149: How to Stop Thinking About Someone?


"I need to stop doing this" I suddenly blurted out of the blue while my friends and I were on our way to Tagaytay. They looked at me in surprise and wondered why on earth I randomly said that out loud. 

Yes, Carrie that's what I thought too.

Of course, they ended up prying for information that something has been bothering me. I whisked out their concern by saying that I was just obsessing on my work. They seemed to be satisfied with my answer, they let go of my random rant. Little they did know the reason why I actually said that is because there's this certain person who keeps on popping on my mind. This person had been a constant plague of my sanity. I tell you. 

To say, I have the ability to quell my thoughts and control my emotions. So during the night, I told myself that I have to stop thinking about this guy. It was my firm determination and decision that not thinking about this person is what I want. I admit that it's hard and it takes time before I master myself from being free from that person. But, I have to admit that telling myself that I want to stop thinking about him, help made things a little lighter. It was my first step.

So I was pacing back and forth inside my room, while thinking of ways how to restrain my mind from thinking. I know we have different rules to control our mind, but here are mine:

1. Do not be idle - Being idle would give me space to think.
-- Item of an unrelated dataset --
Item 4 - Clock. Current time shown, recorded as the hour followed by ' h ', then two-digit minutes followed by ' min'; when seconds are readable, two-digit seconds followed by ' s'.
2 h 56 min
That's why when I am trying to move on (not just on person but let's say on a situation that bothers me) I become very productive. Let's keep my mind busy!
2. Think of someone/something else - My mind literally needs to obsess on something else, because if not, 'Houston we have a problem' . Bam! I'm back thinking of that person.
3. Think of their flaws - haha, yes! I need to be aware of that person's flaws and realize that that person does not deserve my thoughts.
4. Pray - What can I say, prayer does wonders. 
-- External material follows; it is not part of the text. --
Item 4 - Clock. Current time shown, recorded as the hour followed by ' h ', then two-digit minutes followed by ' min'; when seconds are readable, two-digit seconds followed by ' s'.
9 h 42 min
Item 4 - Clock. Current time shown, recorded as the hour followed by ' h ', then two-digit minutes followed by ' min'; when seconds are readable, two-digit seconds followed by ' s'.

There are many ways to stop thinking of someone. I came across this article that had listed the ways to stop thinking of a person. It pretty much indicated a lot of ways. You can read the article here. I think it's helpful when you are trying to move on.

The thing is, forgetting someone is hard but I always believe that if this is what we really want to happen, it's our determination that will help us make it happen. So figure things out with yourself, then make an unyielding decision. 

You, what are the things you do to forget someone?